WHAT IS NEEDED |
Beneath this sentence is a set of records; write each of them out exactly.
[[ PROVIDED DATA open ]]
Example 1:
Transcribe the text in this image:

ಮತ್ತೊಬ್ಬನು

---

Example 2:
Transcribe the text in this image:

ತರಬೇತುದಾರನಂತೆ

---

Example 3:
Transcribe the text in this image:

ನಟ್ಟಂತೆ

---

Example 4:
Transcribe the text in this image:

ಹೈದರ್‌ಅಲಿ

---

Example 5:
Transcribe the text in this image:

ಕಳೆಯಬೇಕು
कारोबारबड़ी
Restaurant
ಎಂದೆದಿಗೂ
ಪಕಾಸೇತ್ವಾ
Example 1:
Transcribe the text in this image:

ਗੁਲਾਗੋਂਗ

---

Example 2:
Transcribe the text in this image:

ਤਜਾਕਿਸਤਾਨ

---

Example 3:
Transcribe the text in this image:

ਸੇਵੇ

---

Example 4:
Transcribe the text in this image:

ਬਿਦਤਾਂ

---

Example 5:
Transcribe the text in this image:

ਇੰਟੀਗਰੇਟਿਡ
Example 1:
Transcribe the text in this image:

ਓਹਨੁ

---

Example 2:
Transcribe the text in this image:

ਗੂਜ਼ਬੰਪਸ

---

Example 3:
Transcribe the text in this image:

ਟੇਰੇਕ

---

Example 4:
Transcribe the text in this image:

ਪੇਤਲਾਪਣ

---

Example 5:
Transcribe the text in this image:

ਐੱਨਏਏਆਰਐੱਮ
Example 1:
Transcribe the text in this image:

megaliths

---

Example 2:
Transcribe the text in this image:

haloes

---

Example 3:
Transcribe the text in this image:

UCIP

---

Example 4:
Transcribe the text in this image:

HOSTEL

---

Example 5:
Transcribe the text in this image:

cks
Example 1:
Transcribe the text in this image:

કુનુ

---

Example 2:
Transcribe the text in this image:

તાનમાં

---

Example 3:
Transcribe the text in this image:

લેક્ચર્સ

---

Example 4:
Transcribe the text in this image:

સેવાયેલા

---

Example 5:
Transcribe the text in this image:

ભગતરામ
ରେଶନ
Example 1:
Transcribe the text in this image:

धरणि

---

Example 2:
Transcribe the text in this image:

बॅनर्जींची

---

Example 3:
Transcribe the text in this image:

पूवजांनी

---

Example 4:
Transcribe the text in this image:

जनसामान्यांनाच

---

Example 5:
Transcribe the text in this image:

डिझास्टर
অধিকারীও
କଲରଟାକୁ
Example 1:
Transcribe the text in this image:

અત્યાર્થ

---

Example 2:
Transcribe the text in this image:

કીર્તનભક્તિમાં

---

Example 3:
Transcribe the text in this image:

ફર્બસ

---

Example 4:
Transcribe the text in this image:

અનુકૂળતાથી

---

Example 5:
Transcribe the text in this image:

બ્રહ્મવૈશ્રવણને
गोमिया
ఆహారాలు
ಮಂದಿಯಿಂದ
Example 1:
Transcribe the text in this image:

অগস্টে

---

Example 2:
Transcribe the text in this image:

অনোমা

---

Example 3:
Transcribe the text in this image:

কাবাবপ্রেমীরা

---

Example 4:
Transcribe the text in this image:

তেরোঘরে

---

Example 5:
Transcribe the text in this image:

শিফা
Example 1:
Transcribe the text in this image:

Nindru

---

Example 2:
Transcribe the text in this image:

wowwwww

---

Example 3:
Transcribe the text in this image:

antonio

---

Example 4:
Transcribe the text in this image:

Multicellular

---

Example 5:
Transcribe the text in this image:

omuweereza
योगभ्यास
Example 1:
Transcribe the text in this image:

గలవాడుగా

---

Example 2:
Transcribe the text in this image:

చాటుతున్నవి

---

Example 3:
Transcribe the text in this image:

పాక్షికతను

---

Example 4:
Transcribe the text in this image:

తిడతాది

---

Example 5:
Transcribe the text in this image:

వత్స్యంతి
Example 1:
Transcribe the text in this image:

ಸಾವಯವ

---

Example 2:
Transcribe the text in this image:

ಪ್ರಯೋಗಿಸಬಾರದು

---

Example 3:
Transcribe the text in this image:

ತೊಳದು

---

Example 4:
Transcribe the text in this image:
[[ PROVIDED DATA closed ]]
OUTPUT BELOW |
Example 1:
Transcribe the text in this image:

ಮತ್ತೊಬ್ಬನು

---

Example 2:
Transcribe the text in this image:

ತರಬೇತುದಾರನಂತೆ

---

Example 3:
Transcribe the text in this image:

ನಟ್ಟಂತೆ

---

Example 4:
Transcribe the text in this image:

ಹೈದರ್‌ಅಲಿ

---

Example 5:
Transcribe the text in this image:

ಕಳೆಯಬೇಕು
कारोबारबड़ी
Restaurant
ಎಂದೆದಿಗೂ
ಪಕಾಸೇತ್ವಾ
Example 1:
Transcribe the text in this image:

ਗੁਲਾਗੋਂਗ

---

Example 2:
Transcribe the text in this image:

ਤਜਾਕਿਸਤਾਨ

---

Example 3:
Transcribe the text in this image:

ਸੇਵੇ

---

Example 4:
Transcribe the text in this image:

ਬਿਦਤਾਂ

---

Example 5:
Transcribe the text in this image:

ਇੰਟੀਗਰੇਟਿਡ
Example 1:
Transcribe the text in this image:

ਓਹਨੁ

---

Example 2:
Transcribe the text in this image:

ਗੂਜ਼ਬੰਪਸ

---

Example 3:
Transcribe the text in this image:

ਟੇਰੇਕ

---

Example 4:
Transcribe the text in this image:

ਪੇਤਲਾਪਣ

---

Example 5:
Transcribe the text in this image:

ਐੱਨਏਏਆਰਐੱਮ
Example 1:
Transcribe the text in this image:

megaliths

---

Example 2:
Transcribe the text in this image:

haloes

---

Example 3:
Transcribe the text in this image:

UCIP

---

Example 4:
Transcribe the text in this image:

HOSTEL

---

Example 5:
Transcribe the text in this image:

cks
Example 1:
Transcribe the text in this image:

કુનુ

---

Example 2:
Transcribe the text in this image:

તાનમાં

---

Example 3:
Transcribe the text in this image:

લેક્ચર્સ

---

Example 4:
Transcribe the text in this image:

સેવાયેલા

---

Example 5:
Transcribe the text in this image:

ભગતરામ
ରେଶନ
Example 1:
Transcribe the text in this image:

धरणि

---

Example 2:
Transcribe the text in this image:

बॅनर्जींची

---

Example 3:
Transcribe the text in this image:

पूवजांनी

---

Example 4:
Transcribe the text in this image:

जनसामान्यांनाच

---

Example 5:
Transcribe the text in this image:

डिझास्टर
অধিকারীও
କଲରଟାକୁ
Example 1:
Transcribe the text in this image:

અત્યાર્થ

---

Example 2:
Transcribe the text in this image:

કીર્તનભક્તિમાં

---

Example 3:
Transcribe the text in this image:

ફર્બસ

---

Example 4:
Transcribe the text in this image:

અનુકૂળતાથી

---

Example 5:
Transcribe the text in this image:

બ્રહ્મવૈશ્રવણને
गोमिया
ఆహారాలు
ಮಂದಿಯಿಂದ
Example 1:
Transcribe the text in this image:

অগস্টে

---

Example 2:
Transcribe the text in this image:

অনোমা

---

Example 3:
Transcribe the text in this image:

কাবাবপ্রেমীরা

---

Example 4:
Transcribe the text in this image:

তেরোঘরে

---

Example 5:
Transcribe the text in this image:

শিফা
Example 1:
Transcribe the text in this image:

Nindru

---

Example 2:
Transcribe the text in this image:

wowwwww

---

Example 3:
Transcribe the text in this image:

antonio

---

Example 4:
Transcribe the text in this image:

Multicellular

---

Example 5:
Transcribe the text in this image:

omuweereza
योगभ्यास
Example 1:
Transcribe the text in this image:

గలవాడుగా

---

Example 2:
Transcribe the text in this image:

చాటుతున్నవి

---

Example 3:
Transcribe the text in this image:

పాక్షికతను

---

Example 4:
Transcribe the text in this image:

తిడతాది

---

Example 5:
Transcribe the text in this image:

వత్స్యంతి
Example 1:
Transcribe the text in this image:

ಸಾವಯವ

---

Example 2:
Transcribe the text in this image:

ಪ್ರಯೋಗಿಸಬಾರದು

---

Example 3:
Transcribe the text in this image:

ತೊಳದು

---

Example 4:
Transcribe the text in this image:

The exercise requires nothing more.